## Task description
Leaving out the images, return the data below exactly as it is written.

## Data items
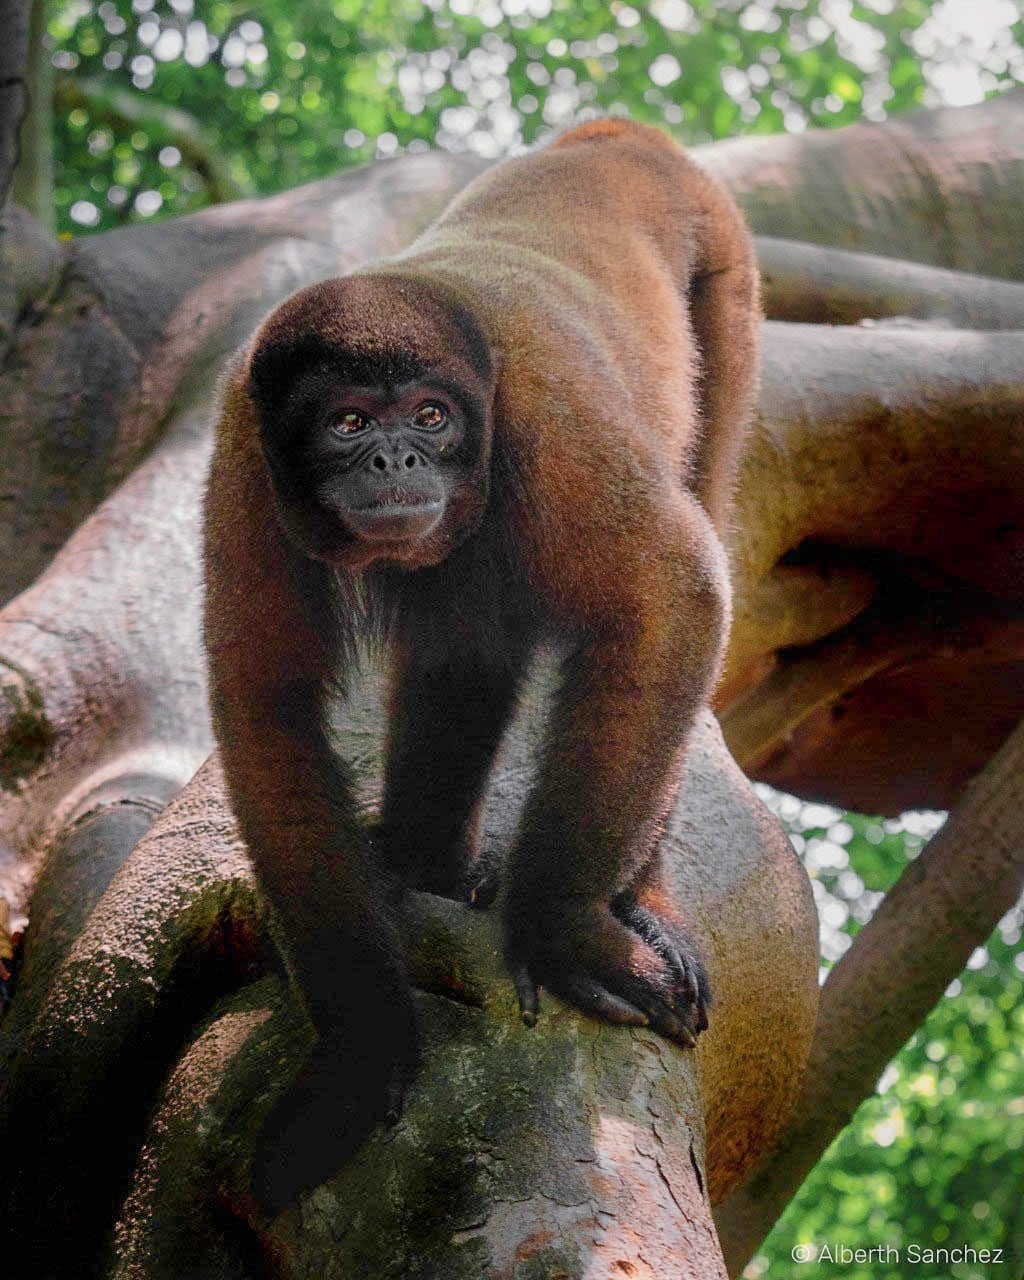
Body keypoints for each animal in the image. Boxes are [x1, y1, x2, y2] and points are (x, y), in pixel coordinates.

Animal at [203, 117, 760, 1211]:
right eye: (347, 422)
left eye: (430, 417)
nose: (395, 460)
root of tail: (617, 138)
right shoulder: (244, 451)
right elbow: (267, 702)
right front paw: (360, 1055)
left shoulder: (547, 412)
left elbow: (674, 596)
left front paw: (564, 929)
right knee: (465, 635)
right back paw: (428, 860)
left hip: (726, 271)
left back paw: (640, 900)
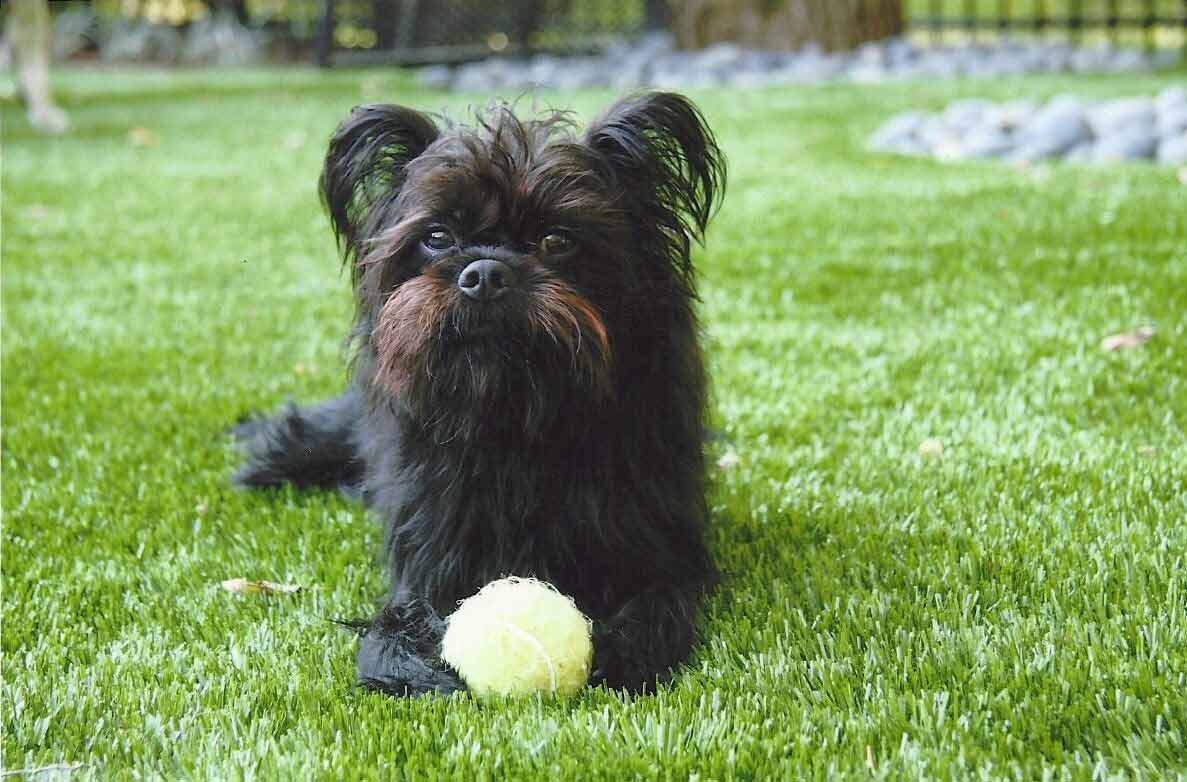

## Solution for this exercise
Body keypoints for each animal in the image. Boxes are [x1, y1, x2, y2] and points are (x, y), in pixel coordinates.

Animal at [203, 117, 760, 1211]:
right eye: (347, 422)
left eye: (430, 417)
nose: (395, 460)
root of tail: (617, 138)
right shoulder: (244, 451)
right elbow: (267, 702)
right front paw: (360, 1055)
left shoulder: (547, 412)
left elbow: (674, 596)
left front paw: (564, 929)
right knee: (465, 635)
right back paw: (428, 860)
left hip: (726, 271)
left back paw: (640, 900)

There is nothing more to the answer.